Selected extract:
Recently, I had an opportunity to spend time on Necker Island in the British Virgin Islands with a group of people collaborating on ways to initiate change and have a greater impact on the world. A member of our group, New York Times NYT bestselling author Daniel Pink, who has written multiple books about business, work, creativity, and behavior, spoke on the topic of regret. Something he shared really got me thinking.
While compiling research for his recent book, The Power of Regret: How Looking Backward Moves Us Forward, Daniel set up a website and invited people to participate in a survey about their biggest regrets in life. Of all the regrets people posted from around the world, there was one that really stood out. It turns out, the chief regret people had was not ‘going for it’ when they reached a crossroads in their lives. They regretted not taking action when they had an opportunity to get out of their comfort zones and do something big. Even people who were unsure if their actions would have been successful regretted the fact that they never gave themselves a chance to find out. And that unknown is what drove them crazy.
Like failure, regrets can be very revealing. When people are able to express their regrets, they begin to understand what needs to change in their lives and what they’d like to do differently in the future. Living without regrets begins with introspection. You need to ask yourself if you’re letting life live you, or are you living life? Have you fallen into a comfortable rut? Do you have an opportunity to do something big but haven’t acted on it?
Leaving your imprint
It’s been my experience that one of the greatest by-products of success is the ability to affect change. Yet, the ability to do something big isn’t dependent upon achieving a certain financial, social or professional status. There are so many ways to influence change; from mentoring and volunteering, to running for a political office or advocating for change through grassroots social, community and environmental groups and organizations. Another way to influence the kind of change you’d like to see in the world now, and long after you’re gone, is through charitable giving.
This gives you an opportunity to express your values through supporting the causes and organizations that are most important to you. If you need help identifying organizations that align with your passions and values or want to vet organizations you plan to support through financial donations, visit Charity Navigator. In addition to providing free access to data, tools, and resources to help guide philanthropic decision-making, Charity Navigator rates nearly 200,000 charities on the cost-effectiveness and overall health of a charity’s programs, including measures of stability, efficiency, and sustainability.
After you decide which organizations you want to support, you’ll need to determine the best way to give. While gifts of cash or appreciated investments can be given directly to a charity, it makes sense to first develop a tax-smart strategy for how you will maximize your impact. Your professional tax, legal and financial professional can help you create a strategy that is fully aligned with your goals and financial plan. Below are four that you may want to consider to help create the impact you would like to see in the world.
1. Donor-advised funds
Many people choose to give to charity through donor-advised funds (DAFs) which help maximize giving while removing much of the administrative burden. A DAF is maintained and operated by a section 501(c)(3) organization, which is called a sponsoring organization and handles all the administrative tasks and the grant administration process. When you make an irrevocable contribution to the DAF of cash or other assets, such as appreciated stock, you can claim the tax deduction the year you contribute assets to the DAF—as long as you itemize deductions on your return. DAFs can still play a valuable role in your tax and charitable giving strategies even if you normally are not able to itemize. That’s because you can donate up to five years’ worth of your donations to the DAF and get the tax deduction for the year that you donate.

What to work on:
(a) Retype, from the article on regret and charitable giving, the stretch from "Recently, I had" through "got me thinking.".
(b) Answer these questions using the article on regret and charitable giving:
(i) What was the chief regret people reported in the survey for Daniel Pink's book?
(ii) About how many charities does Charity Navigator rate?
(iii) Up to how many years' worth of donations can be given to a donor-advised fund while still taking the deduction in the year of the gift?

Given entries:
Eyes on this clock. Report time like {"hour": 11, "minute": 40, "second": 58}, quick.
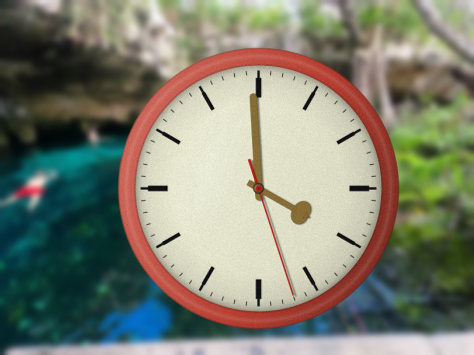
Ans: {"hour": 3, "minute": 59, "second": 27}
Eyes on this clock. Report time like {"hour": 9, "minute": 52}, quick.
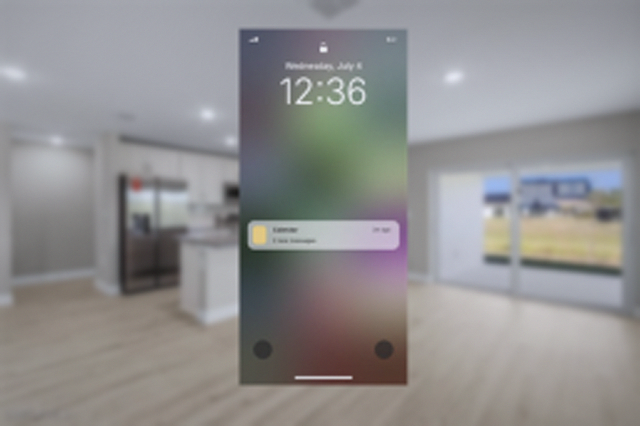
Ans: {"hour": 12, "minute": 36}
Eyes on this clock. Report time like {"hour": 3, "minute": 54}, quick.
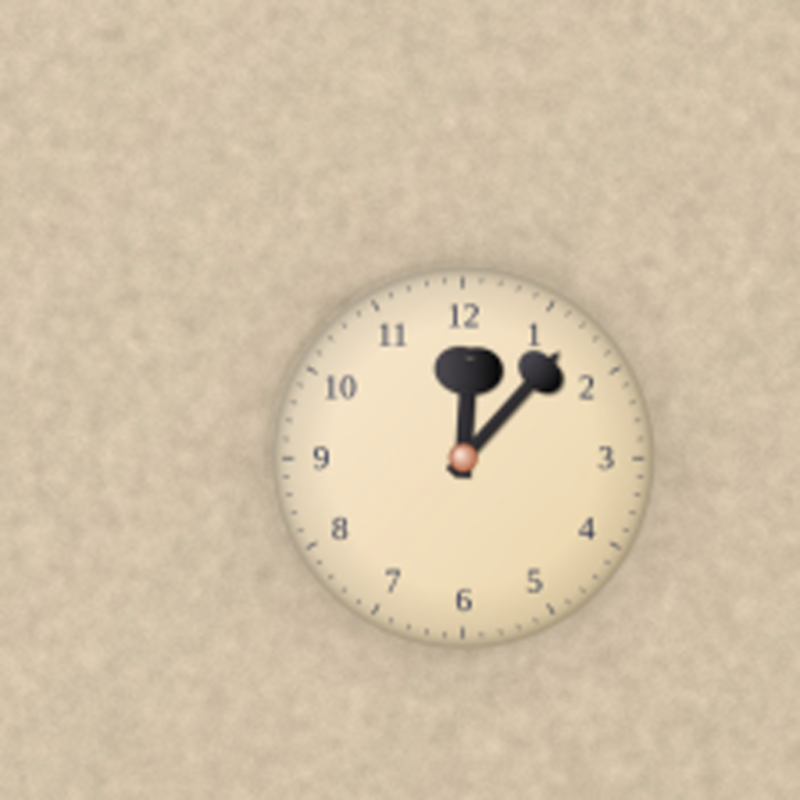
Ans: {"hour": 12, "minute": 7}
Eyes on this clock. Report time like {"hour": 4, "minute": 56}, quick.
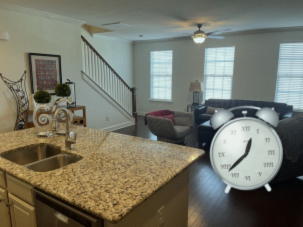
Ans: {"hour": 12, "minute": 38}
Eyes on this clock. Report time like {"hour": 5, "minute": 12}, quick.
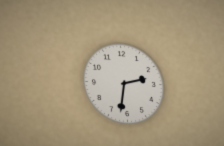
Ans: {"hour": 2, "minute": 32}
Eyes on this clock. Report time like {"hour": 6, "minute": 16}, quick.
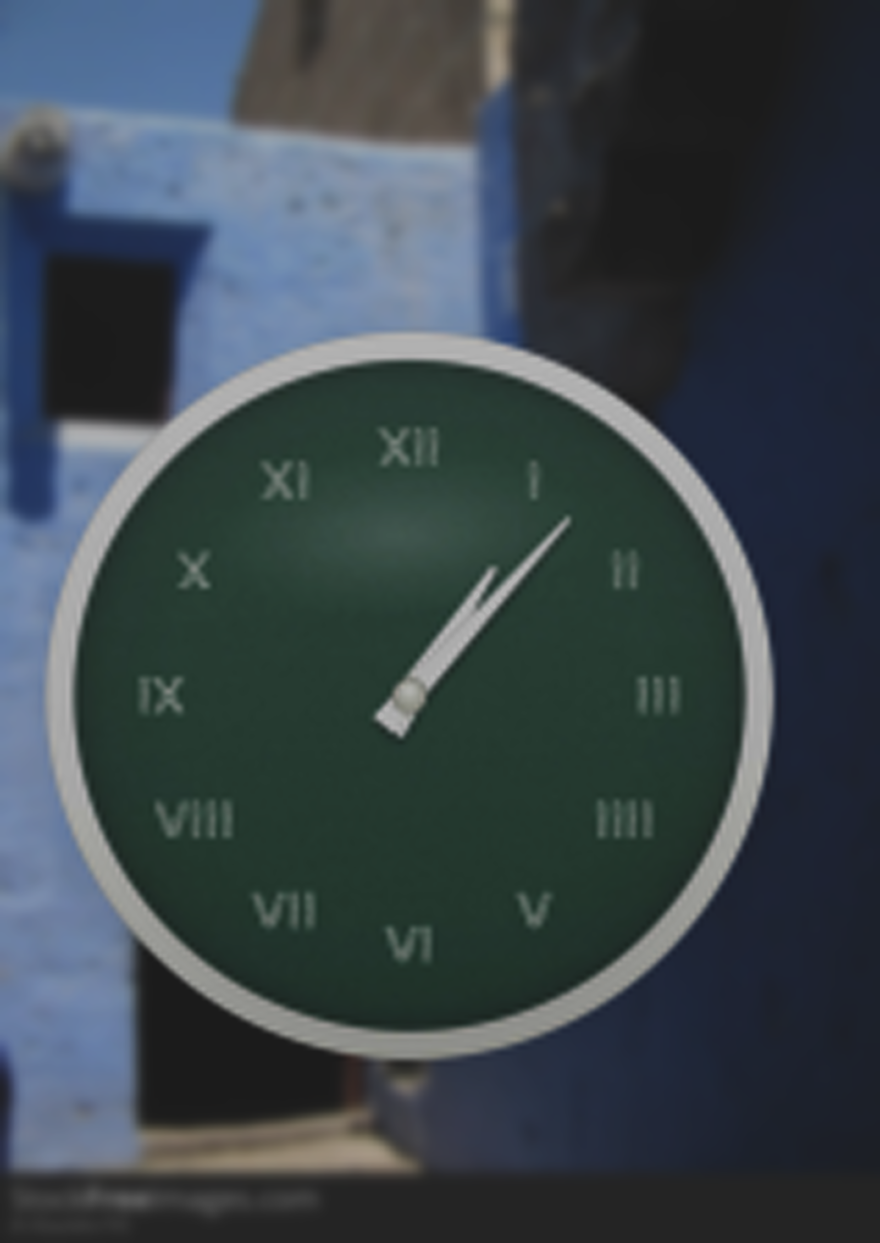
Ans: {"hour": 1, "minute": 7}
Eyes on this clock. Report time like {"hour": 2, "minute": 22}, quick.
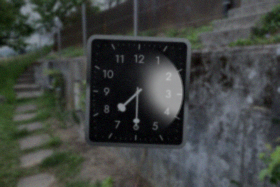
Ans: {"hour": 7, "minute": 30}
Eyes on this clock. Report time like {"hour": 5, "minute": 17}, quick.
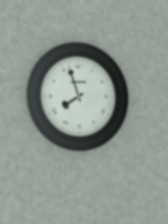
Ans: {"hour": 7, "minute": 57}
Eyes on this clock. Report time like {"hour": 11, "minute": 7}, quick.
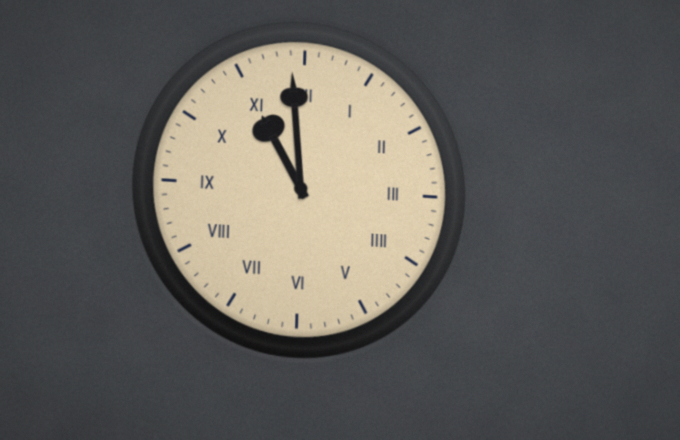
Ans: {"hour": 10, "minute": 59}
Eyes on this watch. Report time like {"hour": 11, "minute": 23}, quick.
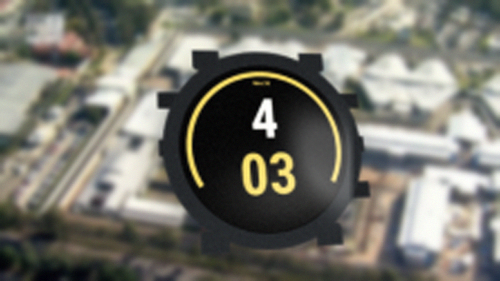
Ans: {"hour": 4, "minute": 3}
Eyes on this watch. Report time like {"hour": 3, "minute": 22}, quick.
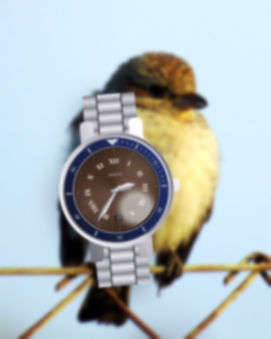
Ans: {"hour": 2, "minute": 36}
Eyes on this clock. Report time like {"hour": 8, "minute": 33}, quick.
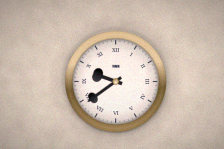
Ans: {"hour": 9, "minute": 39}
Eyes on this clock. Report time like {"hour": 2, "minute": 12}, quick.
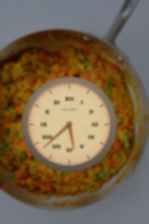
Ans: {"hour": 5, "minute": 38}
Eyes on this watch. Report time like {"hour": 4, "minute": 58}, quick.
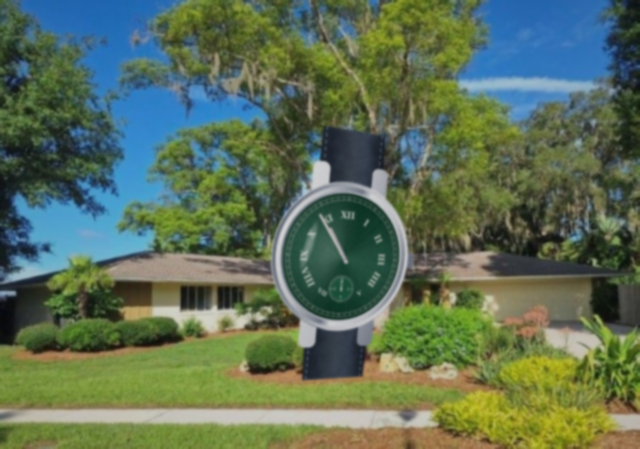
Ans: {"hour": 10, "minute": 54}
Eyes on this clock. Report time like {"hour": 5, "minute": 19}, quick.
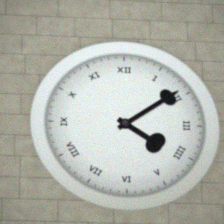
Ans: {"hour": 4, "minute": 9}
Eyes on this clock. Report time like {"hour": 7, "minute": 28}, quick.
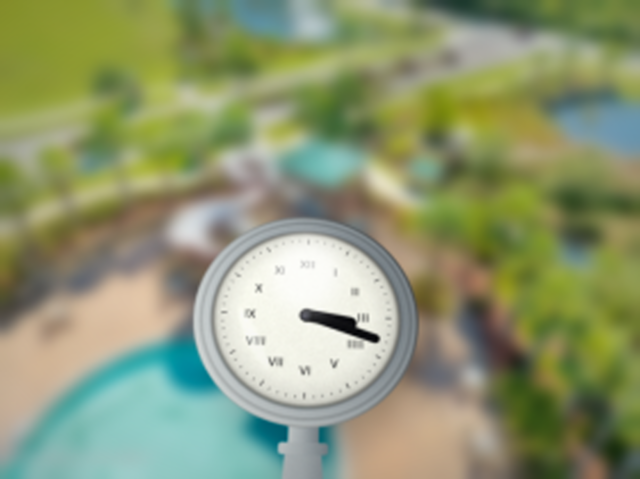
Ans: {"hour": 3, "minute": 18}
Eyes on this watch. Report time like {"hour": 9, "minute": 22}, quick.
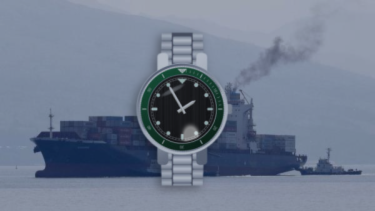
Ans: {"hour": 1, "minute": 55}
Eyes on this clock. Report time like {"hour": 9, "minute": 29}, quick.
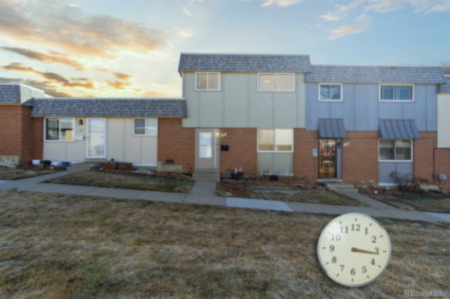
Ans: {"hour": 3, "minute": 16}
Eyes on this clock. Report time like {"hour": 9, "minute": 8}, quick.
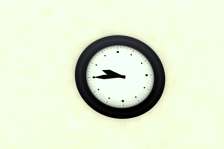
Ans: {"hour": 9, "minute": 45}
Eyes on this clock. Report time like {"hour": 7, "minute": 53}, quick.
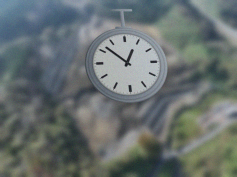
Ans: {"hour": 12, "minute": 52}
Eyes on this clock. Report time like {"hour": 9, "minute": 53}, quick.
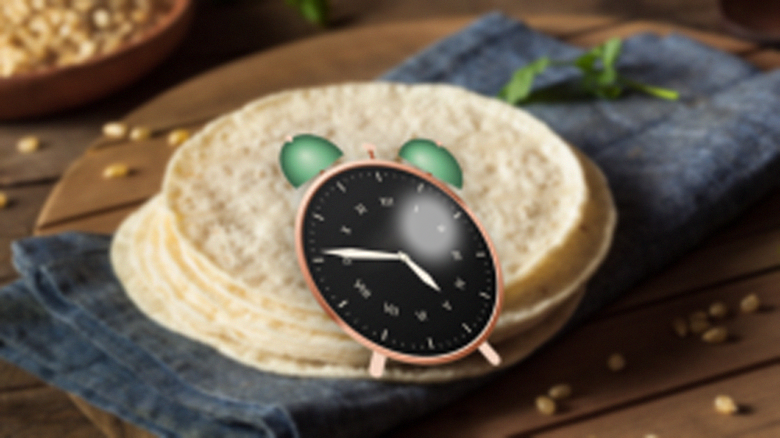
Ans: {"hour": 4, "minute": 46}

Solutions for each task:
(a)
Recently, I had an opportunity to spend time on Necker Island in the British Virgin Islands with a group of people collaborating on ways to initiate change and have a greater impact on the world. A member of our group, New York Times NYT bestselling author Daniel Pink, who has written multiple books about business, work, creativity, and behavior, spoke on the topic of regret. Something he shared really got me thinking.

(b)
(i) Not "going for it" when they reached a crossroads in their lives.
(ii) Nearly 200,000.
(iii) Up to five years' worth.